### GIVEN TEXT
Start of Block

Cilk Plus does not meet Performance Expectations

Changming_X_ · ‎06-16-2016

I wrote a benchmark testing a parallel Longest Common Subsequence algorithm. It uses a dynamic divide and conquer method with a 2 Dimensional Array. It does not get the expected speedup when running on increasing worker amount.

The basic method code looks as follows:

void LCSsectsolve(int ** stor, int startX, int startY, int width){
	for(int i = startX; i < startX + width; ++i){
		for(int j = startY; j < startY + width; ++j){
			if(a[i-1] == b[j-1]){
				stor = stor[i-1][j-1] + 1;
			} else {
				stor = std::max(stor[i-1], stor[j-1]);
			}
		}
	}
}

int parallelNEWdivLCS(int ** stor, int startX, int startY, int width, int base){
	if(width <= base){
		LCSsectsolve(stor, startX, startY, width);
	} else {
		parallelNEWdivLCS(stor, startX, startY, width/2, base);
		cilk_spawn parallelNEWdivLCS(stor, startX + width/2, startY, width/2, base);
		parallelNEWdivLCS(stor, startX, startY + width/2, width/2, base);
		cilk_sync;
		parallelNEWdivLCS(stor, startX + width/2, startY + width/2, width/2, base);
	}
	return stor[startX + width - 1][startY + width - 1];
}

The code runs as expected (similarly to serial) for a single worker, and gets roughly expected speedup for 2 and 4 workers, but only gets about 6x speedup for 8 workers, and does similarly if not worse and 16 and 32 workers. I have tried a variety of base cases and sizes of test cases, but none seem to improve the performance. Using a variety of performance measuring techniques (perf, PAPI) I have determined that the work in the base cases seems about constant. I believe that I should have enough parallelism and work in order to expect better speedup. Enabling cilk_profile tells me that the time spent in the system scheduler seems high as the workers only spend about 30% of there time doing work. If you disable the cilk_yield call in the scheduler, it seems like most of the time is spent on trying but failing to steal work.

End of Block

Hand or body keypoint data:
Start of Block

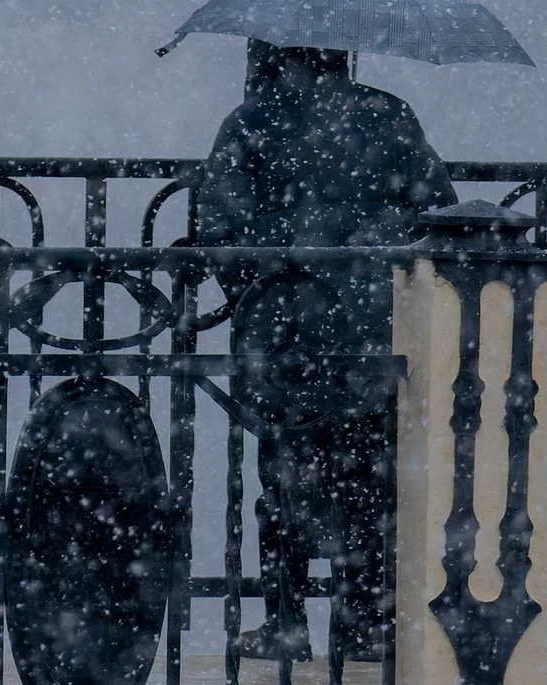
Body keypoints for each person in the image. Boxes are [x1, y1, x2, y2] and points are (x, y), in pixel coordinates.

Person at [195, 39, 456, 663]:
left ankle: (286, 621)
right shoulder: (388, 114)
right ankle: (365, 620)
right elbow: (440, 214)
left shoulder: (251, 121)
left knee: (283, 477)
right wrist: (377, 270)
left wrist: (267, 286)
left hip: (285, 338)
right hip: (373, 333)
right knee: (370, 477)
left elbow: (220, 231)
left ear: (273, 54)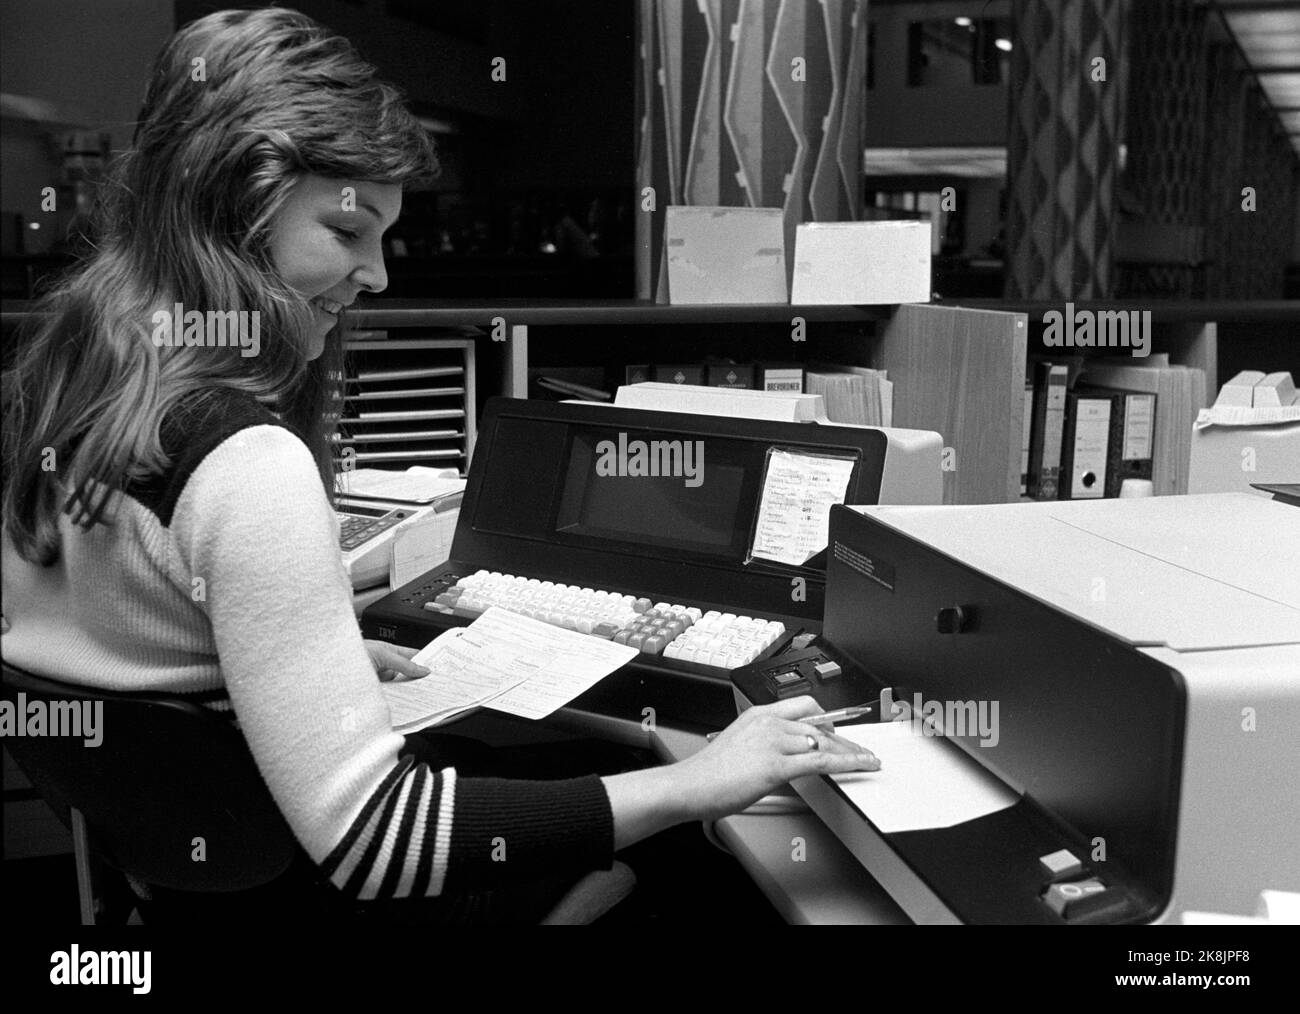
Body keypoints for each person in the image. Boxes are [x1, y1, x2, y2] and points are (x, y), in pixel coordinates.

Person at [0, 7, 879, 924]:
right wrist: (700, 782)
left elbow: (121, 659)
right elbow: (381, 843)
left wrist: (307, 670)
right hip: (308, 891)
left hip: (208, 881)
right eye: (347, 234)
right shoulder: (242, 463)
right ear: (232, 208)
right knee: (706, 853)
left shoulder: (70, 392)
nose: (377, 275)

End of Block

### BRIEF 1
Rewrite the paragraph of the Cilk Plus post that begins "The code runs as expected" as a short bulleted list that keeps its main facts.
### BRIEF 2
Pull out the passage of the Cilk Plus post starting with "I wrote a benchmark" and going on through "increasing worker amount.".
The items have no role in this exercise.

### RESULT 1
- With a single worker, the code runs as expected, similar to serial.
- With 2 and 4 workers, speedup is roughly as expected.
- With 8 workers, speedup is only about 6x, and 16 and 32 workers do about the same or worse.
- Various base cases and test case sizes did not improve performance.
- Measurements with perf and PAPI show the work in the base cases is about constant.
- The poster believes there should be enough parallelism and work for better speedup.
- cilk_profile shows high time spent in the system scheduler, with workers doing work only about 30% of the time.
- With the scheduler's cilk_yield call disabled, most time seems to go to trying but failing to steal work.

### RESULT 2
I wrote a benchmark testing a parallel Longest Common Subsequence algorithm. It uses a dynamic divide and conquer method with a 2 Dimensional Array. It does not get the expected speedup when running on increasing worker amount.